> _The problem_
Pick out and copy every line of the listing below containing the string "that". Case counts.

> _Dataset records_
Content starts

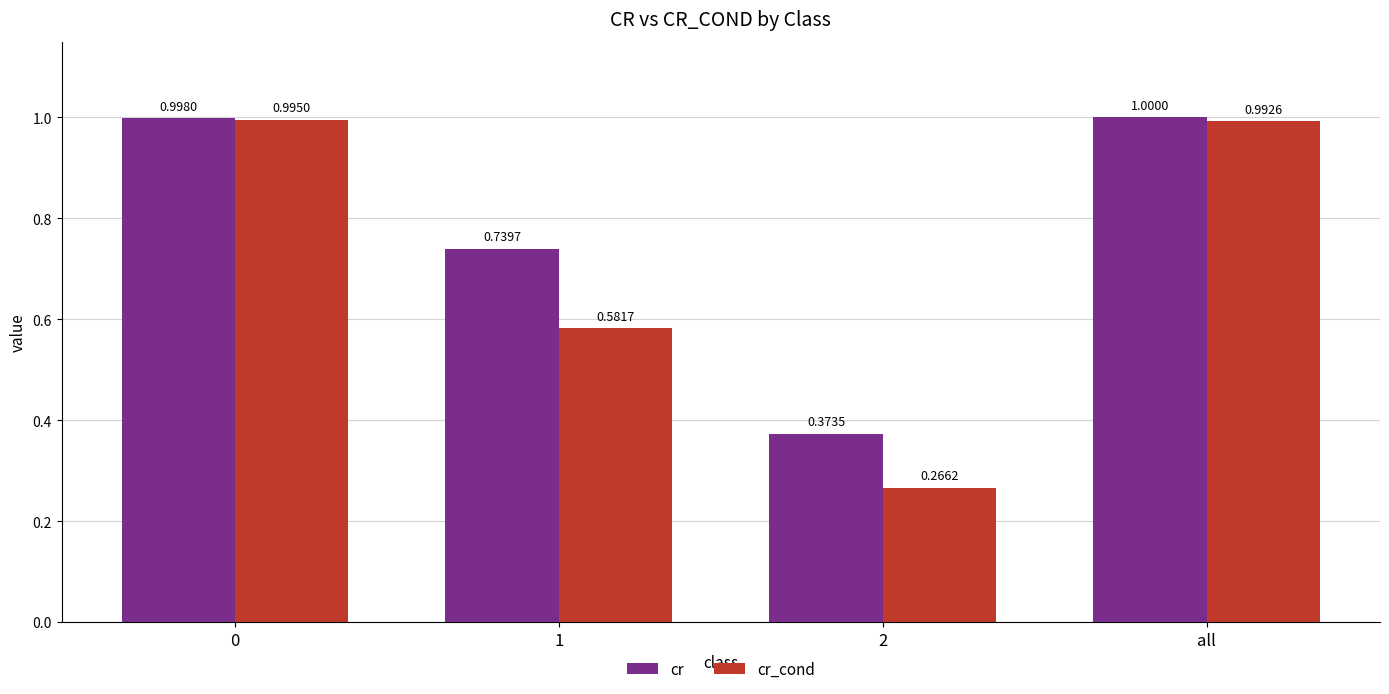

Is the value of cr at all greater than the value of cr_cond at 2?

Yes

Content ends
Content starts

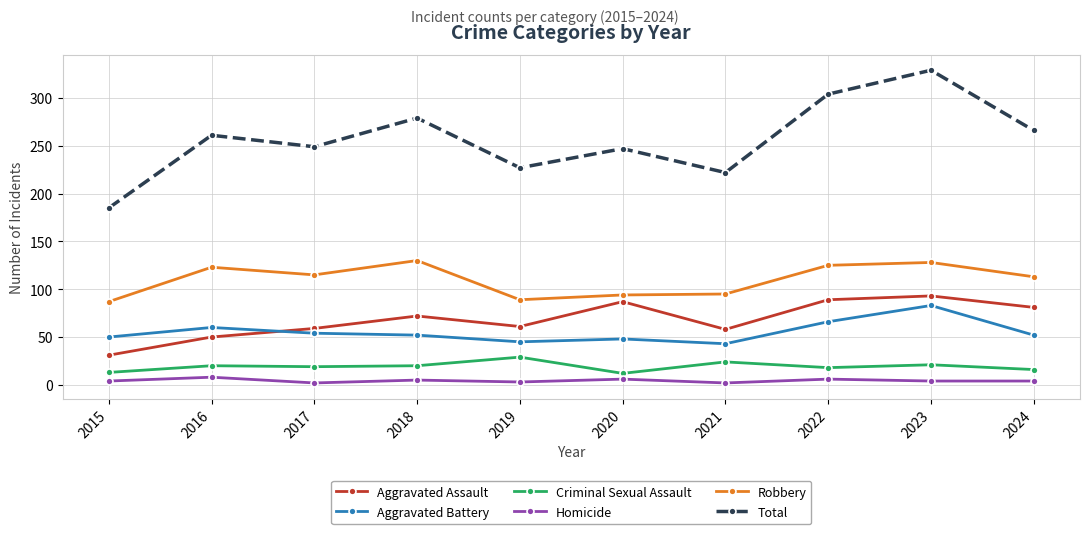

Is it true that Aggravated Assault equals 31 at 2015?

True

Content ends
Content starts

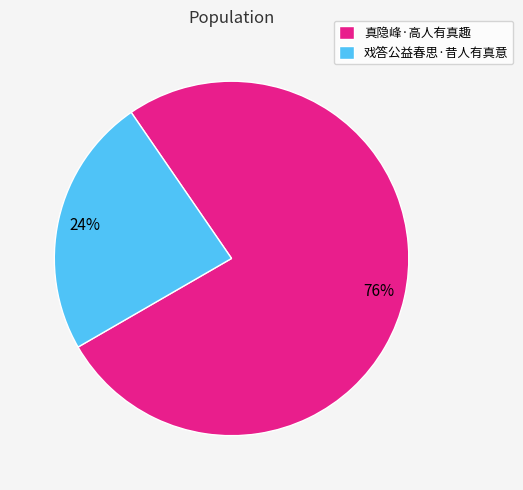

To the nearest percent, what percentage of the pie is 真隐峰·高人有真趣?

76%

Content ends

> _Reply_
Is it true that Aggravated Assault equals 31 at 2015?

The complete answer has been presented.